By using squarates as coordination building units, six new complexes formulated as [Mg(C₄O₄)(H₂O)₂]_n (1), [Pr₂(C₄O₄)₂(OA)(H₂O)₄]_n (2), [Eu₂(C₄O₄)₃(H₂O)₈]_n (3) [Cd₂(C₄O₄)₂(bpdo)(H₂O)₄]_n (4), [Cd(C₄HO₄)₂(H₂O)₄]·(MV)₂·(C₄O₄)₂ (5), and [Cd(C₄HO₄)₂(H₂O)₄]·(EV)·(C₄HO₄)₂ (6), where (C₄O₄)²⁻ = squarate, OA = oxalic acid, MV = methyl viologen, EV = ethyl viologen, and bpdo = 4,4′-dipyrdiyl-N,N′-dioxide, have been synthesized under hydro/solvothermal conditions. They present structural dimensions from 3-D networks (1, 2), 2-D layers (3, 4) to 0-D clusters (5, 6) based on the versatile bridged modes of squarates and the introduction of second ligands.
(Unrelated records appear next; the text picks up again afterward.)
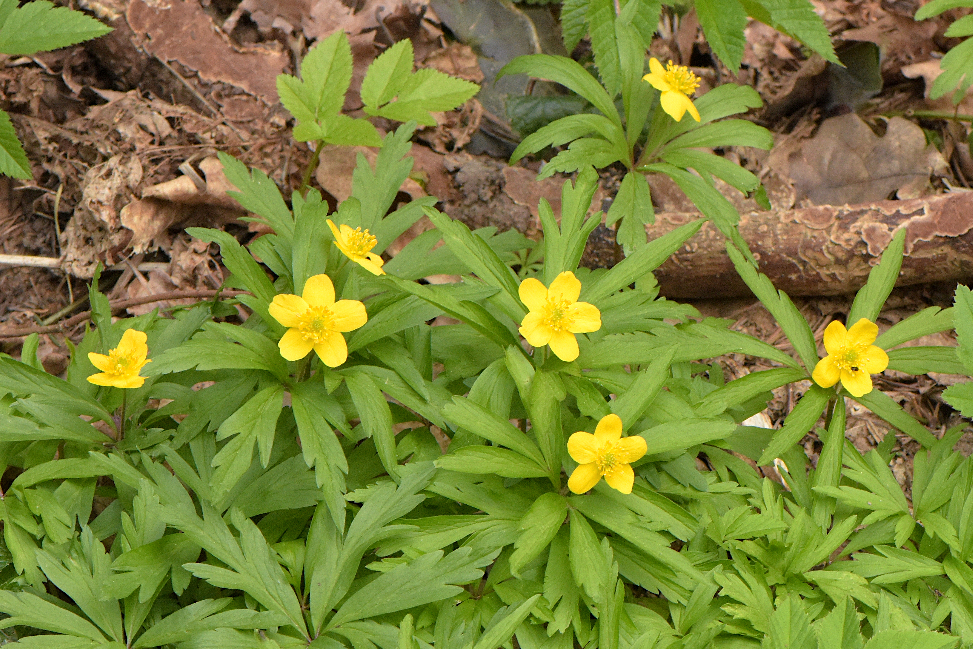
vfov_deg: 8.7
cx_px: 486
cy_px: 324
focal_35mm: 158
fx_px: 4256
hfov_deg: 13.0
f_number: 11
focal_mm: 105
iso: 2000
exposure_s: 1/160
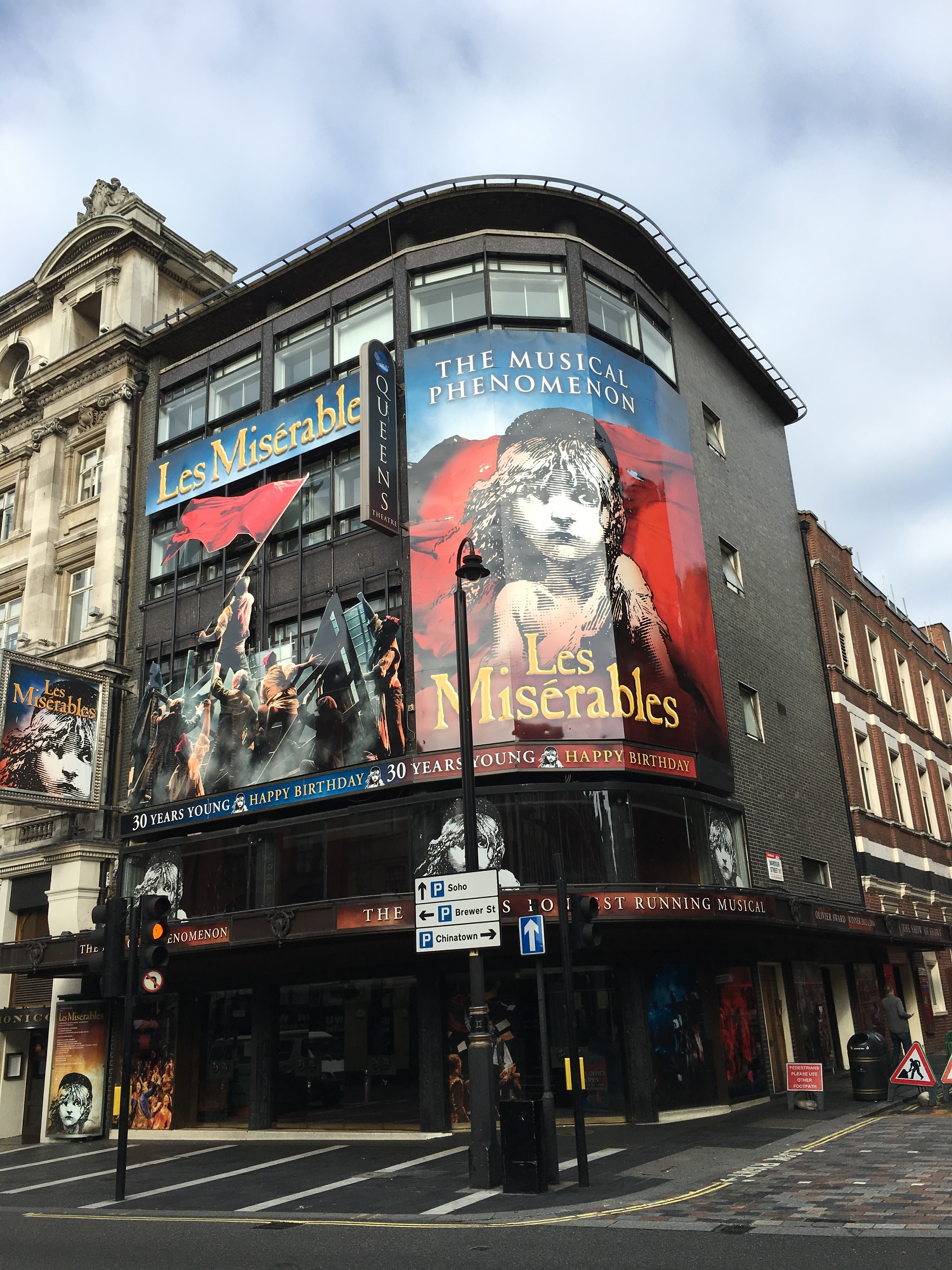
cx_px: 476
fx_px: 1063
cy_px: 635
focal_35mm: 29
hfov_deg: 48.2
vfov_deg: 61.7
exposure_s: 1/1012
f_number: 2.2
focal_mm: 4.15
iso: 25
In particular, 5 and 6 are the first examples incorporating squarates (electronic-rich species) with viologens (electronic-poor species) in one lattice. Consequently, they exhibit not only photocurrent responses but also reversible thermochromism, which will be beneficial for the design of multi-functional materials.